It doesn't matter if the bumper sticker is as innocuous as "My Kid Is an Honor Student" or as angry as "My Kid Beat Up Your Honor Student." Cars with bumper stickers have aggressive drivers behind the wheel. And it's not just bumper stickers. Cars decked out with window decals and personalized license tags also point to a driver inside who has road rage. That's the startling word from a study by Colorado State University social psychologist William Szlemko, who claims these are "territorial markers." These drivers don't just get upset when someone cuts in front of them, but also tend to use their cars to express their rage by honking and tailgating, reports The Washington Post.
Since aggressive driving could be responsible for up to two-thirds of all U.S. traffic accidents that involve injuries, this is a serious warning. Szlemko's team found that drivers who personalize their cars acknowledge they are aggressive drivers, but typically they have no idea how much higher their levels of aggression are, compared with people whose cars are not adorned with visible markers.
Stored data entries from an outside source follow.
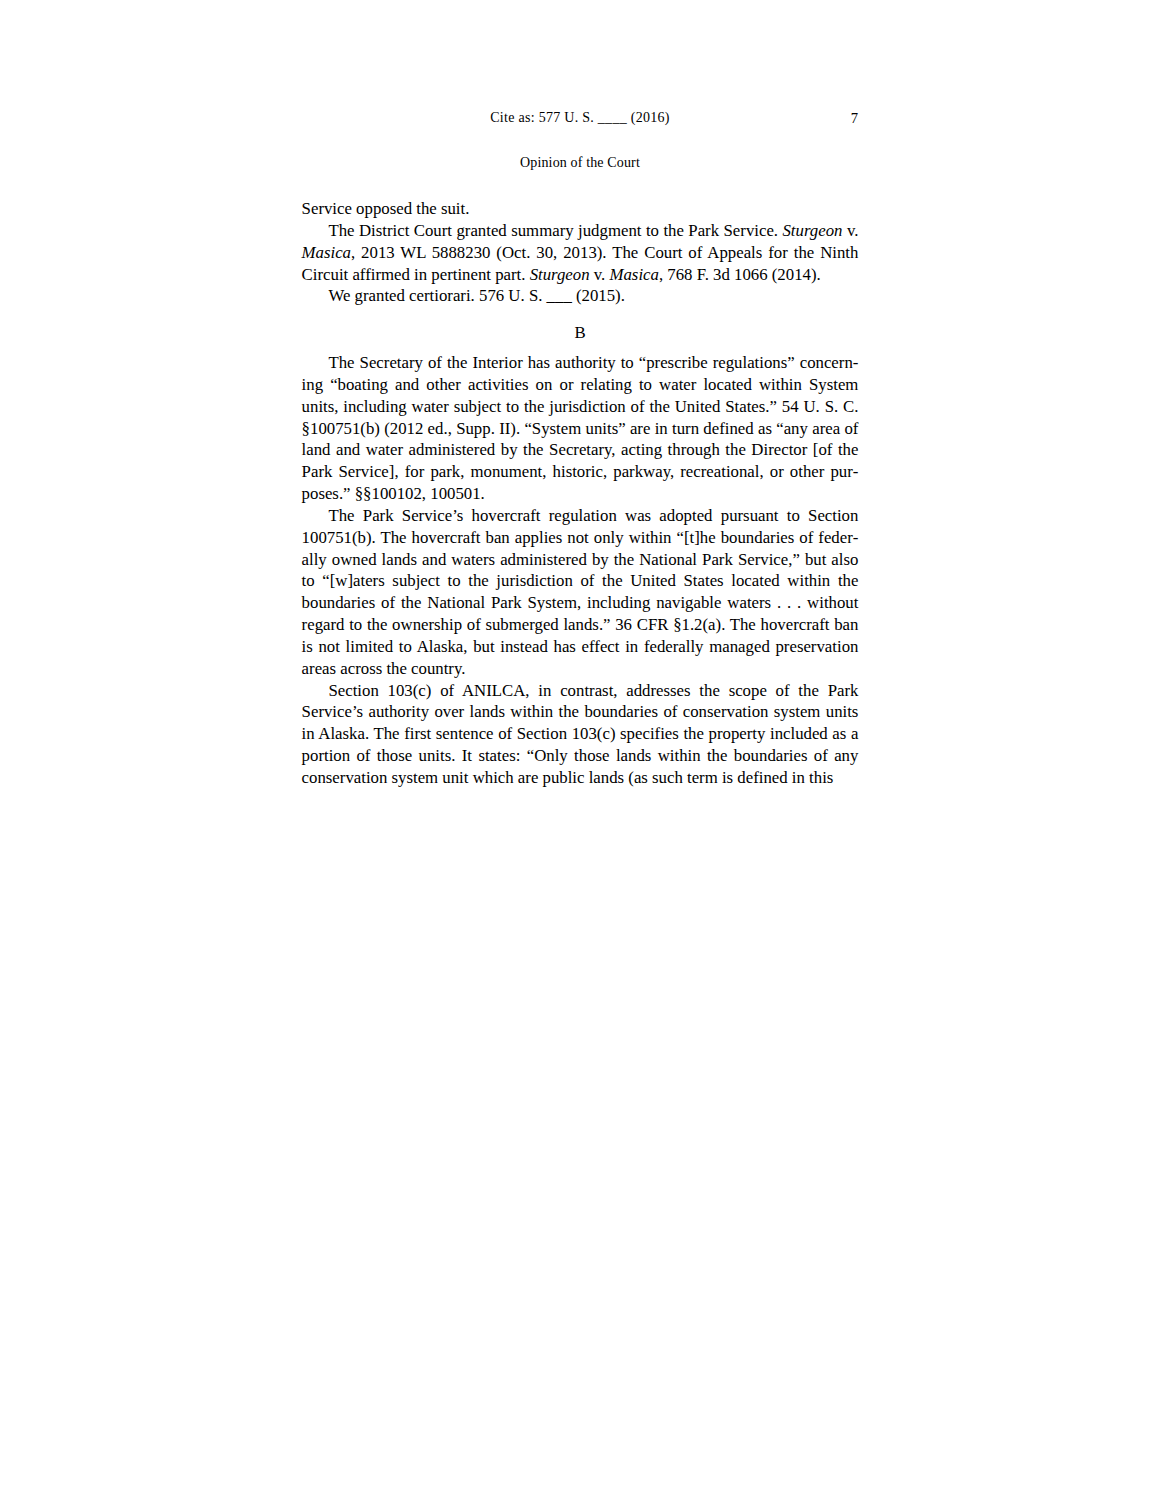Cite as: 577 U. S. ____ (2016) 7
Opinion of the Court
Service opposed the suit.
The District Court granted summary judgment to the Park Service. Sturgeon v. Masica, 2013 WL 5888230 (Oct. 30, 2013). The Court of Appeals for the Ninth Circuit affirmed in pertinent part. Sturgeon v. Masica, 768 F. 3d 1066 (2014).
We granted certiorari. 576 U. S. ___ (2015).
B
The Secretary of the Interior has authority to “prescribe regulations” concerning “boating and other activities on or relating to water located within System units, including water subject to the jurisdiction of the United States.” 54 U. S. C. §100751(b) (2012 ed., Supp. II). “System units” are in turn defined as “any area of land and water administered by the Secretary, acting through the Director [of the Park Service], for park, monument, historic, parkway, recreational, or other purposes.” §§100102, 100501.
The Park Service’s hovercraft regulation was adopted pursuant to Section 100751(b). The hovercraft ban applies not only within “[t]he boundaries of federally owned lands and waters administered by the National Park Service,” but also to “[w]aters subject to the jurisdiction of the United States located within the boundaries of the National Park System, including navigable waters . . . without regard to the ownership of submerged lands.” 36 CFR §1.2(a). The hovercraft ban is not limited to Alaska, but instead has effect in federally managed preservation areas across the country.
Section 103(c) of ANILCA, in contrast, addresses the scope of the Park Service’s authority over lands within the boundaries of conservation system units in Alaska. The first sentence of Section 103(c) specifies the property included as a portion of those units. It states: “Only those lands within the boundaries of any conservation system unit which are public lands (as such term is defined in this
This is not to say that drivers who don't personalize their cars don't get angry. Of course, they do. The difference is that they tend to not act out that anger. Instead, they fume or mentally call the other drive a jerk and then forget about it. "The more markers a car has, the more aggressively the person tends to drive when provoked," Szlemko told Post reporter Shankar Vedantam. "Just the presence of territory markers predicts the tendency to be an aggressive driver."
Territoriality is key. Drivers with road rage tend to think of the public streets and highways as their own. It's "my street" or "my lane." Yes, they really do think they own the road.
But what do bumper stickers have to do with it? Szlemko says that people mentally have three types of territorial spaces: --Personal territory, such as a home or a bedroom. --Temporary territory, such as an office cubicle or a gym locker. --Public territory, such as a park bench, walking trail or roads and highways.
We decorate our homes to mark them as our own and make them unique from others. When we do the same to our cars by adorning them with bumper stickers and personalized license tags, we are saying the same thing: This is deeply personal space or primary territory. Cars are unique since the inside is personal territory, but they travel in public territory. Szlemko concludes that bumper sticker-drivers forget they are in public territory when they are on the road since the immediate cues around them signal they are in deeply private space. "If you are in a vehicle that you identify as a primary territory, you would defend that against other people whom you perceive as being disrespectful of your space," co-author Paul Bell told the Post. "What you ignore is that you are on a public roadway. You lose sight of the fact you are in a public area and you don't own the road." The study findings were published in the Journal of Applied Social Psychology.
Well that certainly explains alot of y'alls' behaviour! Wonder if da gig should go and scratch those stickers off before the cops "profile" me?